Just caught onto this thread - I'm still not sure if people are saying it's OK to lay straight onto crusherdust. Providing the layer of crusherdust is thick enough, and ignoring the issue of diffuculty of screeding; will crusherdust (crushed blue metal) be OK to lay straight on top of. My paver is doing a job for me outside right now - paving straight onto  100mm of crushed blue metal/crusherdust. Is this just as stable as using sand? It's for foot traffic only.

----------


## Bleedin Thumb

Hi SG,
There seems to be a couple of opinions here. I've done a bit of paving in my 24 years - one job alone was 4500 sq.m. so IMHO :Redface: 
You can use crusherdust instead of paving sand, ideally no thicker than 50mm this is called your *bedding* layer.
Under your bedding layer is your *subbase* layer. This should be be a compacted thickness of 75mm min for pedestrian or 150mm vehicular made from DGB 20 roadbase (or recycled).
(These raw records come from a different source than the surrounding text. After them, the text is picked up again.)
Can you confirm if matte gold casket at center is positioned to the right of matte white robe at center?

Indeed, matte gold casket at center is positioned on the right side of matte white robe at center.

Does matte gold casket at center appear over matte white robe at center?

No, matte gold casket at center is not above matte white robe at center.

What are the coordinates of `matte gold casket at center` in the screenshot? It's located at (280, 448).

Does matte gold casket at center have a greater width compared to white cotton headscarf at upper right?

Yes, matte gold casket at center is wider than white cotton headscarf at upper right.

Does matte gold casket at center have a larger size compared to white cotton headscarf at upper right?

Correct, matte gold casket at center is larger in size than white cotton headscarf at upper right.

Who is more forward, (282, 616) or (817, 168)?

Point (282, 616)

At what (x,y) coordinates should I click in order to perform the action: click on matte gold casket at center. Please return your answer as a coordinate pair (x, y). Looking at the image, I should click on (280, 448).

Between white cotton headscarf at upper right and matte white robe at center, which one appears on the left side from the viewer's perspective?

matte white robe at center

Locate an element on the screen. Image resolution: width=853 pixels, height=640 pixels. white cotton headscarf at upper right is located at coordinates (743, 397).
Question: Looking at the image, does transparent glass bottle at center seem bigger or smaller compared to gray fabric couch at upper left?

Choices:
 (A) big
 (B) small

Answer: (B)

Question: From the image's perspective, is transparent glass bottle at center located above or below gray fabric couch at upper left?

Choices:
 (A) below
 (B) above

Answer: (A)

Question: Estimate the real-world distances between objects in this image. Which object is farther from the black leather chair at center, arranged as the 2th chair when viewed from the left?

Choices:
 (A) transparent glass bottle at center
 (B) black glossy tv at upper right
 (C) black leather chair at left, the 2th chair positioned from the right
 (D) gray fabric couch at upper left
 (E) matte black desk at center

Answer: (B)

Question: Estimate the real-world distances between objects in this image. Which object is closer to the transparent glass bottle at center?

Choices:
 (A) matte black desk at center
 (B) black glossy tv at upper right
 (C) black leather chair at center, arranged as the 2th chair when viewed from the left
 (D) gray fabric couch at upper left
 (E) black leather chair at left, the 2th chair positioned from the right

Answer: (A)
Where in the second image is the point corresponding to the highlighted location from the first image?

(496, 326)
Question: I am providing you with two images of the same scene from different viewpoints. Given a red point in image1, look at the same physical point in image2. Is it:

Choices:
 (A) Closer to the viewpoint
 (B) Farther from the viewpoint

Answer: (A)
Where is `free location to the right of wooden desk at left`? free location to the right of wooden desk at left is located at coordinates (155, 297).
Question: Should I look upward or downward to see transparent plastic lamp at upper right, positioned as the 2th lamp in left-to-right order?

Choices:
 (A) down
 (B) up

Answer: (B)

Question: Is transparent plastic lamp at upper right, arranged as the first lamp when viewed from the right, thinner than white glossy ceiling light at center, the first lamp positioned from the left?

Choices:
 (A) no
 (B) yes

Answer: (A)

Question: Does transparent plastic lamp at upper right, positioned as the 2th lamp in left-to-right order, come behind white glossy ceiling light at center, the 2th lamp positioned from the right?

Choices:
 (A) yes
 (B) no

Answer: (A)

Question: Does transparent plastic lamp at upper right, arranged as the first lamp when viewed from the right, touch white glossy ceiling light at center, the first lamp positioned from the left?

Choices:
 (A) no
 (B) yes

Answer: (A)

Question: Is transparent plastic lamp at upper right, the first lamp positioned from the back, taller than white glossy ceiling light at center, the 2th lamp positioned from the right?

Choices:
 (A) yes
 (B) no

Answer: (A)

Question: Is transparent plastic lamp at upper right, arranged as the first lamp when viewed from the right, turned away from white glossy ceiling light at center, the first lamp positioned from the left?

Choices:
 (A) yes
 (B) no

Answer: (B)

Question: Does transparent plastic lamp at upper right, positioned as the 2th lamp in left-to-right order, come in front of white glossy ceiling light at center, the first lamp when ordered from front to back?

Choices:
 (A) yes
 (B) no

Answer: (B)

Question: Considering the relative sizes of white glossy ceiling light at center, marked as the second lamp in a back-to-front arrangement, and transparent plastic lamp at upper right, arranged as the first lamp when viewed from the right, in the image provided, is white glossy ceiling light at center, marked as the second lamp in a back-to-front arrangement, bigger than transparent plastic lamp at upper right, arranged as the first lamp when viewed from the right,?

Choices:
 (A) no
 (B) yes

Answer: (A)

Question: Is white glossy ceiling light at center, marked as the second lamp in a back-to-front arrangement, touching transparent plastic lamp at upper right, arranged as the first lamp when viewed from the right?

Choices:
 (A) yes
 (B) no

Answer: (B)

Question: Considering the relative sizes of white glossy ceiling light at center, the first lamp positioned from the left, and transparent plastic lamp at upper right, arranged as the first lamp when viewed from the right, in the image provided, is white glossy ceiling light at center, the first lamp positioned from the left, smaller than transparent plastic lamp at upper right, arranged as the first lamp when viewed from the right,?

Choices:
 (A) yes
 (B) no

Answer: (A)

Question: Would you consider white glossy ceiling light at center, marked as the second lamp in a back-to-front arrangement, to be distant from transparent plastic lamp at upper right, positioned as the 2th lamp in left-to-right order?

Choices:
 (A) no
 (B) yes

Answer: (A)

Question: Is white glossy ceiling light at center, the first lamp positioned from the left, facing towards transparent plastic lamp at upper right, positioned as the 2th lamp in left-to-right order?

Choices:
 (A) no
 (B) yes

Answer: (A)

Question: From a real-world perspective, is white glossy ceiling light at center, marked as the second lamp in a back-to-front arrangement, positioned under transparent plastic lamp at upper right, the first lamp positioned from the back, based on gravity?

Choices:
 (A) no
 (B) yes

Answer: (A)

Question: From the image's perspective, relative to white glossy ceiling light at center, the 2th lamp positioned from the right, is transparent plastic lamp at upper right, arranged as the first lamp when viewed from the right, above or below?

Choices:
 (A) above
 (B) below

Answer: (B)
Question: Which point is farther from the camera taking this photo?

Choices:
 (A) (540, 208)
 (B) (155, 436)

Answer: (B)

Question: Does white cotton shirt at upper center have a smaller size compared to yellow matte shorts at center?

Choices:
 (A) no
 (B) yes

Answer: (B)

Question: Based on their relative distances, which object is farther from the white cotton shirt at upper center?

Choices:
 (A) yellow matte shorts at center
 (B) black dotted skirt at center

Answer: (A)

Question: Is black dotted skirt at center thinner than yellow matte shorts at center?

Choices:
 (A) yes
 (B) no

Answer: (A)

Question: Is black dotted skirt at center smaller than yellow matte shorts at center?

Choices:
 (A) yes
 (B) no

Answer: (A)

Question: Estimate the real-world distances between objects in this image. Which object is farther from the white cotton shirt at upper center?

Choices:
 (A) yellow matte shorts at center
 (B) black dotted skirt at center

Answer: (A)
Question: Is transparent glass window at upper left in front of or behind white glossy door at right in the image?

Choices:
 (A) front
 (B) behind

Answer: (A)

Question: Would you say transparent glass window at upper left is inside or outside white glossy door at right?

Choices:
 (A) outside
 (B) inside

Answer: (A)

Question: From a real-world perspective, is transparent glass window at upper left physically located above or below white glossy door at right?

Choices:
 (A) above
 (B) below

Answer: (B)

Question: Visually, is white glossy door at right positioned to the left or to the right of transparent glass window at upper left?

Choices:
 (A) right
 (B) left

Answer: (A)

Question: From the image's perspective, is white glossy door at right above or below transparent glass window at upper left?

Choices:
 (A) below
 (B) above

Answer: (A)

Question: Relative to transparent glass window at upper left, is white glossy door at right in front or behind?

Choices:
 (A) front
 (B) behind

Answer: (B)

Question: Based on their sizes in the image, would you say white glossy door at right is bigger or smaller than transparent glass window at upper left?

Compaction for pedestrian by flatplate or vehicular by vibrating roller to 98%.
Under that layer is your *subgrade* layer. Most of the time in a domestic sence this gets ignored but on a commercial vehicular paving job this may need modifying to acheive longevity and strength. 
The other opinions expressed on this thread dont seem to differenciate between* bedding* and *subbase.* Whilst for most domestic, pedestrian jobs this may be OK, if your *subgrade* has a poor load bearing capacity,ie sandy or plastic clay soils then I would feel better if the subbase was roadbase at the very least. 
Crusherdust does compact better than pavingsand but the point I'm trying to make is it doesnt compact anywhere near as good as roadbase and that is what you should use as a subbase.
SG What your pavior is doing is probably fine for domestic paths. My signiture used to read "If its worth doing, its worth overdoing" which is my philosophy on commercial projects. :Tongue:  
Sorry for the long winded answer. :Shock:

----------